In the opening scene of RISK TAKER, Ethan accidentally meets the mythic “Blue Eyes” at the canteen. Only, he knows from all the constantly circulating stories about her, that he doesn’t dare approach her. As he comes in off a long, 12-hour patrol, all he wants is a cold beer to wash the Afghan grit and sand out of his throat. Until he spots Blue Eyes sitting alone at a table in the corner, nursing her own beer. He sits down at another table, and he senses the aching loneliness around her. And when he sees her briefly lift her head, his heart is slammed with yearning for her. He was born in Alaska and seen glacier calve all the time. The color is unearthly and yet, that very same color is in Chief Benson’s large, beautiful eyes. Now he understands why every man at the FOB wants her for his own.

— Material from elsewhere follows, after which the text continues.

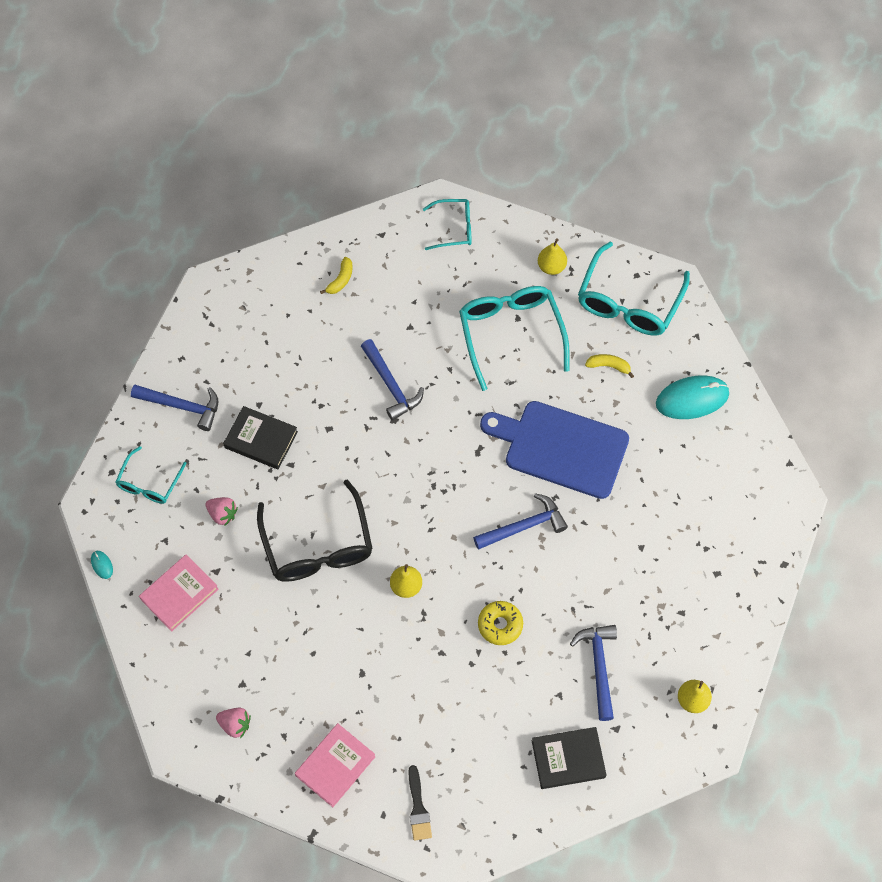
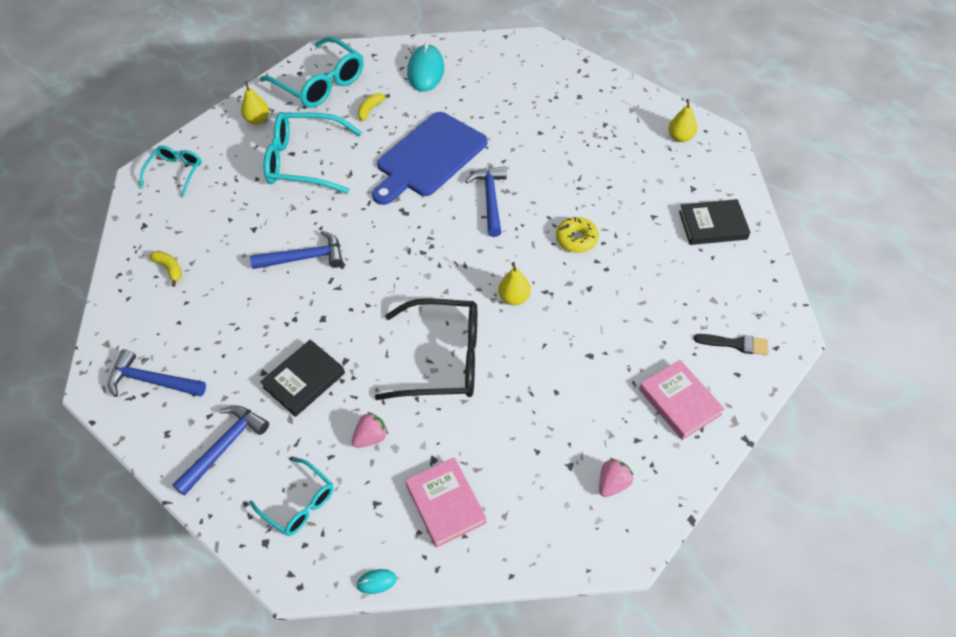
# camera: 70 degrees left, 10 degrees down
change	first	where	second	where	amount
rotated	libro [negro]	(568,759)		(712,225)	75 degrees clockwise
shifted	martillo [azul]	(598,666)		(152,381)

What happens next? Well, you’re going to have to either down load the Ebook or order the paperback. I guarantee you, it’s one hell of a story. Two very unique people in a very dangerous environment. Both are lonely. Sarah distrusts men completely. Ethan is stunned by her beauty and that haunting sadness around her. She is off limits to men. But Ethan doesn’t see it that way. He is patient and he watches her obliquely, beginning to register nuances about her on every level of himself. Now, all Ethan needs is a chance to meet her.
When that opportunity unexpectedly arises, it’s nothing like what Ethan expected…
In DEGREE OF RISK, Sarah’s helicopter is shot down. She is left for dead except that SEAL platoon on FOB Bravo and especially Ethan Quinn, Navy SEAL, who loves her, doesn’t believe it. Sarah has survived the crash. Can she survive getting through a Taliban held valley to safety?